I do not quite understand how the forecasts are done in Dynare, i.e. what kind of formulas are used to compute the mean and point forecasts. Furthermore, what is the exact difference between those two methods? As far as I know, incorporates the point forecast the uncertainty of the shocks, but how exactly is this derived theoretically? Lastly, for the prediction I would not like to sample from the predictive distribution but just insert the posterior mean of the estimation and then iterating the state space. Is there a simple way to do this?

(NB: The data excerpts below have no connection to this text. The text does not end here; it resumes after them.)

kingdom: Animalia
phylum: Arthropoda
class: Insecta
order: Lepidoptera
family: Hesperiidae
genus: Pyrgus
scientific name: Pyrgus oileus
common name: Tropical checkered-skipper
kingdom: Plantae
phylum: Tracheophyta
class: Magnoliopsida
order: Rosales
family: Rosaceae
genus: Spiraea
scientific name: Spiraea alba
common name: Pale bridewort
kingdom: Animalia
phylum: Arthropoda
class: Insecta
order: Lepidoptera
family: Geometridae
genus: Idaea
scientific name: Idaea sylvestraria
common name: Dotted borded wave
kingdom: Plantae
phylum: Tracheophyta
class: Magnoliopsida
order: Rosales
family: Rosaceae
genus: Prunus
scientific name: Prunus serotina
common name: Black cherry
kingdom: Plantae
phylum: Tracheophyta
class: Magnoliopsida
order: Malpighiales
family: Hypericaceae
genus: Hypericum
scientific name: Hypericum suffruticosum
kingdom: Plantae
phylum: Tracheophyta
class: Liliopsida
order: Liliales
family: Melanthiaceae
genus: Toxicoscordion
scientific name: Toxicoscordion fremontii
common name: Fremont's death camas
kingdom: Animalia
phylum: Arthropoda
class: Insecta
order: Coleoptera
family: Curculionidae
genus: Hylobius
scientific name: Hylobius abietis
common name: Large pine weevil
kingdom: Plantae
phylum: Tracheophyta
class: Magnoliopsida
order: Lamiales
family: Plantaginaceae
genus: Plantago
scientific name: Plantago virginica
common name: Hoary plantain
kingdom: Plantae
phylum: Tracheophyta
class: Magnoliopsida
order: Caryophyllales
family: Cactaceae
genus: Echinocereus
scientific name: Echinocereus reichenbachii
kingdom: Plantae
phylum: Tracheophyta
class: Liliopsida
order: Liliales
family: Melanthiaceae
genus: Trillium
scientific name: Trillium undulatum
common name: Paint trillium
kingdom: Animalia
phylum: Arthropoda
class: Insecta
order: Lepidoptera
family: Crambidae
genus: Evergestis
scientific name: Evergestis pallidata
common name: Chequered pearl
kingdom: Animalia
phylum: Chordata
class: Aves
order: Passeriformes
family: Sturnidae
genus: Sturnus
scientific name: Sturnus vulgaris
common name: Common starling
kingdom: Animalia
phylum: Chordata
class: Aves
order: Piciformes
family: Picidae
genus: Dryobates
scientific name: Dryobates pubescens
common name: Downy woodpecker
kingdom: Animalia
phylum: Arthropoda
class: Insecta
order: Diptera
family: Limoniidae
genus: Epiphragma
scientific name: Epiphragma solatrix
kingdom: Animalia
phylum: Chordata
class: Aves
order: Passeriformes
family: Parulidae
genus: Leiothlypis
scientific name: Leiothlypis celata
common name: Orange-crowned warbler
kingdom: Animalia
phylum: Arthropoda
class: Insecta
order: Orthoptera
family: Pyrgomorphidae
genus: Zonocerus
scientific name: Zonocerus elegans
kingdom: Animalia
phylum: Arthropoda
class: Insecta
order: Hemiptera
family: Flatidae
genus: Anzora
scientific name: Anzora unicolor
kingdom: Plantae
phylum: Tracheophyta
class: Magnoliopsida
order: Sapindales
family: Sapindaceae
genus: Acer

After a Bayesian estimation we do not use any formula to compute the forecasts, but rely on Monte Carlo simulations. In both cases, the initial condition of the forecast is provided by the Kalman smoother. In the case of the Point forecast we draw vectors of parameters in the posterior distribution. For each vector we compute the the initial condition (with the smoother) and from that point simulate the model adding Gaussian innovations for the exogenous variables during the forecasted periods. We obtain a posterior empirical distribution of the forecasts, and we can then compute various posterior moments (mean, deciles, …). The Mean forecast follows the same approach except that future innovations are set to zero (ie we do not draw future innovations in a normal distribution). The posterior distributions of the Mean forecast do not account for the uncertainty coming from the shocks.
Dynare does exactly that, but the issue is uncertainty about parameters. For every given parameter vector, Dynare will iterate on the state space solution model. But in Bayesian estimation, there is uncertainty about parameters. So Dynare draws parameters from the posterior distribution and iterates on the state space (with or without shocks depending on the object your are looking at) for every draw. Finally, the mean is taken over the draws. This is different than frequentist econometrics where you would take the mean parameter vector and then iterate on the state space for the single mean parameter vector.
In the classical approach you would also iterate on the state space equation to recover the forecast uncertainty related to the future innovations (iterating on the covariance matrix of the innovations). The relative advantage of the Bayesian approach is that it is far easier to take into account the uncertainty related to the inference (ie the posterior distribution of the parameters) especially if the model is non linear with respect to the parameters (in the linear case I guess it is possible to derive classical confidence bands relying on asymptotic approximations, but I am not aware of such results in the non linear case and I suppose that a classical approach would also rely on Monte Carlo).
Hi, Since you do not provide an initial condition (with histval or initval) the endogenous variables are initialized at the steady state (zero in your model) and in the future these variables are supposed to converge to the steady state. Also, because the your model is linear the shocks are averaging out. So there is no reason to move, and it is not surprising if you observe a flat zero line for your forecasts.
You can call it after estimation with the respective parameter set and it will automatically use the end of sample smoothed states as the initial condition for forecasting.